Ex-NIMASA DG Sentenced to Seven Years Imprisonment

Davidson Iriekpen

The Federal High Court in Lagos yesterday sentenced convicted a former acting Director-General of the Nigerian Maritime Administration and Safety Agency (NIMASA), Mr. Calistus Obi, to seven years imprisonment.

The court, however, gave him an option of N42 million fine.

Justice Mojisola Olatoregun had on May 23 found him guilty of money laundering and converting the agency’s funds to personal use.

Obi was sentenced alongside Dismal Alu, who was the second defendant in the case.

But the judge discharged the defendants on counts one and three of the charge.

The court also refused to order the forfeiture of his seized assets.

The duo had been standing trial alongside two firms, Grand Pact Limited and Global Sea Investment.

They were charged with N225 million fraud.

The judge held that the prosecuting agency, the Economic and Financial Crimes Commission (EFFCC), proved the charges against them beyond reasonable doubt.

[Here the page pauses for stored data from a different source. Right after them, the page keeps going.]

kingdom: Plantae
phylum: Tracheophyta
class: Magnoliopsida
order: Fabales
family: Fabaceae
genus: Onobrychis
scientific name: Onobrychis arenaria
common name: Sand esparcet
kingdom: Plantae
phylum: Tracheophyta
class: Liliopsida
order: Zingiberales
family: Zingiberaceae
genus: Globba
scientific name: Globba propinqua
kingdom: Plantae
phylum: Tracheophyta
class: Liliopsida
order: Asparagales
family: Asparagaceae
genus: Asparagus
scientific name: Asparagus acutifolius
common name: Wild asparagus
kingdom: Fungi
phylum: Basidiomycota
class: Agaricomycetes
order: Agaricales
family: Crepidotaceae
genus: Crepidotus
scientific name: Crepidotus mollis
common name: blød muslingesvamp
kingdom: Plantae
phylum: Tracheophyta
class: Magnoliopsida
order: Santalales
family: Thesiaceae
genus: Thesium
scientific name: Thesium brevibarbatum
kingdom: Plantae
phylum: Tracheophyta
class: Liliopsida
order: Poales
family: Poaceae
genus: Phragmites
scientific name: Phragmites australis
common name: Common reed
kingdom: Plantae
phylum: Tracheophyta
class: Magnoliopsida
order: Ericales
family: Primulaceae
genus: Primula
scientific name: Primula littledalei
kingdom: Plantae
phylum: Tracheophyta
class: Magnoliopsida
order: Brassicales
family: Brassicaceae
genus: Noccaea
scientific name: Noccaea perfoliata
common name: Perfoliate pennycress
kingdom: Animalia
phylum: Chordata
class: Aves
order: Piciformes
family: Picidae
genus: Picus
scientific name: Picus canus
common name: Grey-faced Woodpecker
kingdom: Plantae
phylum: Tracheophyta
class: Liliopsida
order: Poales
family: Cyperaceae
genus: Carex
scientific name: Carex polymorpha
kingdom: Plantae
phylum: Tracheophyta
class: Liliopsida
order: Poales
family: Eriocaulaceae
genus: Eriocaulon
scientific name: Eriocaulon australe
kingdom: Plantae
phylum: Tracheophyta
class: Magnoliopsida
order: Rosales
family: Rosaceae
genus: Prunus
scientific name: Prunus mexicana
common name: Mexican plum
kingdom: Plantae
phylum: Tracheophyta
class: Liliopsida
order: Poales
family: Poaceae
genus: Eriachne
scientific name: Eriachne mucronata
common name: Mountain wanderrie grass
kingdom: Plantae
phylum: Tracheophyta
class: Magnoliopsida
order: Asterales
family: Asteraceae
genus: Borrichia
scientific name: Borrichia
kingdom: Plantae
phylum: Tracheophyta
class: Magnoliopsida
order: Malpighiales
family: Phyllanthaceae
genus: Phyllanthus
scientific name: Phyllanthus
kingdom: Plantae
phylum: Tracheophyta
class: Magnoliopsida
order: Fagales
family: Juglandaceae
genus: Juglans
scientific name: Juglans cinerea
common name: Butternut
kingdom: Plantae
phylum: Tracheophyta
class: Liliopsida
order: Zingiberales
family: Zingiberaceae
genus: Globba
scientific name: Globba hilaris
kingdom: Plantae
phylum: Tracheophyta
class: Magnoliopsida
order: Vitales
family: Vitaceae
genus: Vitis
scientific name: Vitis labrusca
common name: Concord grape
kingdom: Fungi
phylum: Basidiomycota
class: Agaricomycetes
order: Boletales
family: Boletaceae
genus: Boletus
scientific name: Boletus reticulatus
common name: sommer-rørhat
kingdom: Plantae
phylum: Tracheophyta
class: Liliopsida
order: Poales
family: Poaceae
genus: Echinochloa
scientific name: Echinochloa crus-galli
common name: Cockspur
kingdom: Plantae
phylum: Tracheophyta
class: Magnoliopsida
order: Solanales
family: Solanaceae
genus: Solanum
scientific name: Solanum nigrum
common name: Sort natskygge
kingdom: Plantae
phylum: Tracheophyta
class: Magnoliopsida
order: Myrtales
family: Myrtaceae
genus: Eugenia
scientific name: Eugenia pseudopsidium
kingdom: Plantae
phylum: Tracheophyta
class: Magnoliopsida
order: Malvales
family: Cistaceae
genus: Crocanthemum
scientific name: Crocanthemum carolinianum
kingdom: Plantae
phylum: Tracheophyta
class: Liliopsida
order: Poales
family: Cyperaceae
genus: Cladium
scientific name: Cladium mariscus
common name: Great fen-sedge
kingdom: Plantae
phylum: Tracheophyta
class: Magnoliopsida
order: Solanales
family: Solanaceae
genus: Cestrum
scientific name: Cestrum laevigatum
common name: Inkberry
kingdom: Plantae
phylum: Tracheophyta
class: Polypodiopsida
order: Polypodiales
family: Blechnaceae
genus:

In the eight counts filed against them, the EFCC said they conspired among themselves on August 5, 2015, to convert N225 million belonging to NIMASA to their own.

The prosecution said they acted contrary to sections 15 and 18(a) of the Money Laundering (Prohibition) (Amendment) Act, 2012.

To prove the allegations, the EFCC called eight witnesses and tendered 32 exhibits.

At the close of the prosecution’s case on November 11, 2016, the convicts filed a no-case submission, insisting there was no prima facie case against them.

But in a ruling on February 21, 2017, Justice Olatoregun dismissed the no-case submission and ordered them to enter their defence.

After the judge convicted them on May 23, 2019, the EFCC urged the court to impose the maximum punishment prescribed by the law on the convicts.

The prosecuting counsel for the EFCC, Mr. Rotimi Oyedepo, had told the judge that Section 15(3) of the Money Laundering (Prohibition) Act, which Obi and Alu were convicted of violating, prescribed a maximum prison term of 14 years for an offender.

He said though the law permitted the judge to exercise discretion in sentencing, the minimum limit was seven years.

He, however, argued that Obi and Alu did not qualify to enjoy the court’s discretion because they allowed the judge to go through “the rigour of full-fledged trial” rather than own up and opt for plea bargain at the start of the case.

Oyedepo said Obi and Alu’s case had presented the judiciary with “an opportunity to send a clear signal to public servants and those entrusted with public offices not to breach the trust reposed in them.”